The Dating Game We Need To Stop Playing

It's morning, you're waking up next to someone you don't know that well, but you want to see them again. Maybe it's a one-night stand that you're hoping will turn into something more, or perhaps it's the beginning stages of a courtship. Your rings are lying on the table next to the bed, partially hidden by this new person's stack of books or spray of flowers or collection of electronics wires. A few necklaces adorn the floor. Perhaps the thought strikes that you could just leave those rings or necklaces there, pull on your clothes, and walk out the door, with a foolproof excuse for another rendezvous. Whether the jewelry is your grandmother's or is of no real value, this is a terrible idea. No matter what the case may be, I'd strongly caution against caving to the temptation. Put the rings back on your fingers, sling those necklaces around your neck and wrap any bracelets around your wrists, because there's a better way to foster romance, and playing games in dating is not the way.

I think it's natural to want to have a bird in the hand in the early days. When you've just met someone, you don't know how they feel about you — and you're still figuring out what you think of them. Of course the thought might cross your mind. And something of the reverse can happen too: Your bed partner might offer you a clean t-shirt or a cozy flannel to get you home more comfortably, without having to skulk back into your dirty silk top from last night. That's cool.

That really is cool, because it's honest. To give someone a shirt is to say, I want to see you again. To leave behind a necklace (or a pair of sunglasses, or a phone charger, or a book) is sneaky. And I don't believe in sneakiness when it comes to love, or like, or lust, or what have you.

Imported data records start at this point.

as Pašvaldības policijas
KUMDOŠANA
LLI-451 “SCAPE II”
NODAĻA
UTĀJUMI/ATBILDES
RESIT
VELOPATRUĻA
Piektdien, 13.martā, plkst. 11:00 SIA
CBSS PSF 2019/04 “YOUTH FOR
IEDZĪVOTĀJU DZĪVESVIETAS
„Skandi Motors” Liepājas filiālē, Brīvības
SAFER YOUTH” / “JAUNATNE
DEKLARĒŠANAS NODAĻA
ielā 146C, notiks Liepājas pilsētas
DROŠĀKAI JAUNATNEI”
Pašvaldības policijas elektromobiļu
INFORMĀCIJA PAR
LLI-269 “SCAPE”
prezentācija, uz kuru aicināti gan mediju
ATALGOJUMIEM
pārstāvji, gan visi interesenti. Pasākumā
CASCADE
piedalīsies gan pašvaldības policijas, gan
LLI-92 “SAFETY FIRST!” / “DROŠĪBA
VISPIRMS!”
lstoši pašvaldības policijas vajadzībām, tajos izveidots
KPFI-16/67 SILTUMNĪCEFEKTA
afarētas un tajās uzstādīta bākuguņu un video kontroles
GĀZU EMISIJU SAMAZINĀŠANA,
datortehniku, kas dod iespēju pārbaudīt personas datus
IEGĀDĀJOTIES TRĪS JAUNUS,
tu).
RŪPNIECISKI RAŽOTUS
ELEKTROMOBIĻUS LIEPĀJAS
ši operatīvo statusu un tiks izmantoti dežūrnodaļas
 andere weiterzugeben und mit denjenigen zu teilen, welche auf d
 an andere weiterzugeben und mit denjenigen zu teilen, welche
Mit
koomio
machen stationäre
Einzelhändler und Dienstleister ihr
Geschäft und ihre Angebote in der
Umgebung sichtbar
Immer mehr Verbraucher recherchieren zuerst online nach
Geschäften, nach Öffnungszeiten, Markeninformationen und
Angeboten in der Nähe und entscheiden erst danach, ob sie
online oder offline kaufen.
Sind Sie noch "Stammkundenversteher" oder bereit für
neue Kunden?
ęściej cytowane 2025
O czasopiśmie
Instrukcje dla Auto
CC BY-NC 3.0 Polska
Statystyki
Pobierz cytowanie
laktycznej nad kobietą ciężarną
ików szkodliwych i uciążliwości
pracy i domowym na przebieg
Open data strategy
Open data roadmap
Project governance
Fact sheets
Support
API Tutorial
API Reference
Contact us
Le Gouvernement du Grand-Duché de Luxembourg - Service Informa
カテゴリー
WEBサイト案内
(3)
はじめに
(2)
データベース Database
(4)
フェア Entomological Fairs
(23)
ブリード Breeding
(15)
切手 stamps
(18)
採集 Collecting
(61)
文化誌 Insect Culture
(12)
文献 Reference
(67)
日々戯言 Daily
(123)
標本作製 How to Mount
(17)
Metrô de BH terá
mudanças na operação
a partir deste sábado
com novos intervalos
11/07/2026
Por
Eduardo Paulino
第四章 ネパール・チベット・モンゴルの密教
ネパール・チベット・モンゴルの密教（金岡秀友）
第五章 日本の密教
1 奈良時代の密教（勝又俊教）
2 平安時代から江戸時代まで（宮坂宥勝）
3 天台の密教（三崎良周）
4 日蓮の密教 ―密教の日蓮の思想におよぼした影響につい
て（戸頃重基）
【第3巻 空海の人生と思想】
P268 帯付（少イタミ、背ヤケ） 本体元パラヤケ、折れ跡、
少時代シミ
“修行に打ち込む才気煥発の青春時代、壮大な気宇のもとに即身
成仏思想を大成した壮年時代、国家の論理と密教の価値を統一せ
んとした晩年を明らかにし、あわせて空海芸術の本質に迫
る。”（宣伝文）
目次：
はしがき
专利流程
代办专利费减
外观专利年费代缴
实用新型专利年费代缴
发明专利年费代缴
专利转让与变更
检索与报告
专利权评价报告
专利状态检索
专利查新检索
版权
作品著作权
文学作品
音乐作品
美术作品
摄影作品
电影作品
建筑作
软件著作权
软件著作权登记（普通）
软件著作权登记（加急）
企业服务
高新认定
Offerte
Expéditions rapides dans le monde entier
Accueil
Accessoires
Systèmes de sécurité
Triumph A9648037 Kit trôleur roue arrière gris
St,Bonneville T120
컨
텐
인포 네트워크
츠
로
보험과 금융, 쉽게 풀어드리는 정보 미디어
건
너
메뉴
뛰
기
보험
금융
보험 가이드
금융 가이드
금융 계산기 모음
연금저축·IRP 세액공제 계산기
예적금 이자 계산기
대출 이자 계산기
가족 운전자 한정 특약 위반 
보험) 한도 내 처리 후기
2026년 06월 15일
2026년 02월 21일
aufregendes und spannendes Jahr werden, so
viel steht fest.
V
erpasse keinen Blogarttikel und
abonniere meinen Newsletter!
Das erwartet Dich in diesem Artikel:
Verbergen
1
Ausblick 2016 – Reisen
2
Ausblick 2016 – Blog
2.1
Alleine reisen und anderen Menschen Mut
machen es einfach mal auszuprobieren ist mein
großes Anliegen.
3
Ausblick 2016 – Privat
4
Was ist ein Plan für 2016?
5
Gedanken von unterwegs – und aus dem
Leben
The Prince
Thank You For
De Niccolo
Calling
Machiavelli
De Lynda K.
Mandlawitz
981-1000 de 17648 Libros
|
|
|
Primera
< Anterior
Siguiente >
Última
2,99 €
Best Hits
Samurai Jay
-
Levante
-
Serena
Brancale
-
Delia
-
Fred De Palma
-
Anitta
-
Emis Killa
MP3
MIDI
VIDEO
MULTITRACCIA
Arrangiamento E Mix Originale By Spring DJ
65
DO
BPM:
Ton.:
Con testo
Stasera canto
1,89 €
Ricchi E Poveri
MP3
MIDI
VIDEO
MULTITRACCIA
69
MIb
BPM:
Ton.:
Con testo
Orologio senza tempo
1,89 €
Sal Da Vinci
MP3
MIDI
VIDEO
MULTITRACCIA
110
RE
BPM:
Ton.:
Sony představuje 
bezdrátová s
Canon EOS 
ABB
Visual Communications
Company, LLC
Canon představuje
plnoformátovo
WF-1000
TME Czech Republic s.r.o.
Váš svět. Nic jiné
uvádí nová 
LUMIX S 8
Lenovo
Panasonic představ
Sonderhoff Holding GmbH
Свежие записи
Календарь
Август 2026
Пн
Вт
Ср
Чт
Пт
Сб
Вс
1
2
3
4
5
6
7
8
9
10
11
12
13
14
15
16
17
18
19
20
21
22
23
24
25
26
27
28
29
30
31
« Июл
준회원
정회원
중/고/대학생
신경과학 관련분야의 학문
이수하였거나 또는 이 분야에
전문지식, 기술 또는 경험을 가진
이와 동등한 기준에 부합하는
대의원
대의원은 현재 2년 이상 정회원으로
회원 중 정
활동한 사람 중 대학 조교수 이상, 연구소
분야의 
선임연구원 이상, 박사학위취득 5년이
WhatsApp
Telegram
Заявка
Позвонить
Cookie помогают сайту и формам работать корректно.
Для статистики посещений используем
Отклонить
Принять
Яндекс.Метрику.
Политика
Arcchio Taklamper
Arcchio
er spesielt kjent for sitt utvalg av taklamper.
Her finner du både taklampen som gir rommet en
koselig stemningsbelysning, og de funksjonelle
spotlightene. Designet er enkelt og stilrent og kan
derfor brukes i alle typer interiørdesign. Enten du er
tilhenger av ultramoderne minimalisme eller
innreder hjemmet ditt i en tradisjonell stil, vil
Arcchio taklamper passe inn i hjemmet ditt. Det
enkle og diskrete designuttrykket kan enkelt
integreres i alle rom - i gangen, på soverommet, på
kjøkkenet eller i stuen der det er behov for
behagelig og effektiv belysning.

A quick jaunt through the internet yields a strong indication that people seem to think this kind of thing is a good idea. From a Yelp thread titled, "Ladies, do you ever intentionally leave personal items at a guys [sic] house?" to a dubious guide to "parlaying your one night stand into a second date," many believe that an errant earring flung casually to the side before departure ensures more face time.

It could, in that you might have an awkward reason to see the person again. But a text announcing that you "forgot" something at their place is incredibly transparent. And it's much more exciting (and likable) to send a message after a fun night with someone relating that you had a good time, and that you'd like to see them again. Or give them a chance to pursue you and ask for another date.

This is tied in with confidence. If you know your worth, there are much better odds that you won't hesitate to ask for what you want, or will let the other person come to you, instead of pulling semi-invisible strings and manipulating your way into someone's heart (or back into their bed).

There's an even more powerful part to all of this: Relationships are fragile, and the people in them deserve to be treated with respect and grace. If you start things off on a dishonest foot, this can snowball. What's to stop you from snooping through someone's stuff or fabricating information later on? It might seem harmless to leave a charm bracelet on a nightstand, but this kind of action is often followed by disaster.

And disaster can be subtle. It might not look like a confrontation or a blowout fight or even not seeing someone again. You might leave behind a class ring and wind up with the desired outcome. You might meet up at a bar for a quick drink to retrieve your ring, and drinks might turn to dinner, and dinner might turn to a barefoot slow-dance session in someone's living room. You never know. You might wake up the next morning with sleep in your eyes next to this person, this beautiful crush, and you might eat eggs and drink strong coffee with them at the diner nearby and laugh about the same cartoons in the paper. But if that kind of thing happens, this person is probably into you, and would have been happy to have a second round (or third, or fourth, or whatever the case may be) without any slight of hand.

Especially because these strategies might look like tricks to you, but they're pretty see-through. At this point, we all know the jewelry-on-the-bedside-table maneuver. If your new admirer chooses to disregard it, they are being polite — and they want to see you again anyway.

I've never been guilty of this ruse. To be sure, I am not perfect. I've pulled some strange moves over the years. I haven't always been honest, and it's taken a lot of work for me to allow myself to open up and be vulnerable with another human being. But I do believe in the truth, and this means I don't leave jewelry on anyone's nightstand. Even if I am tempted to do so.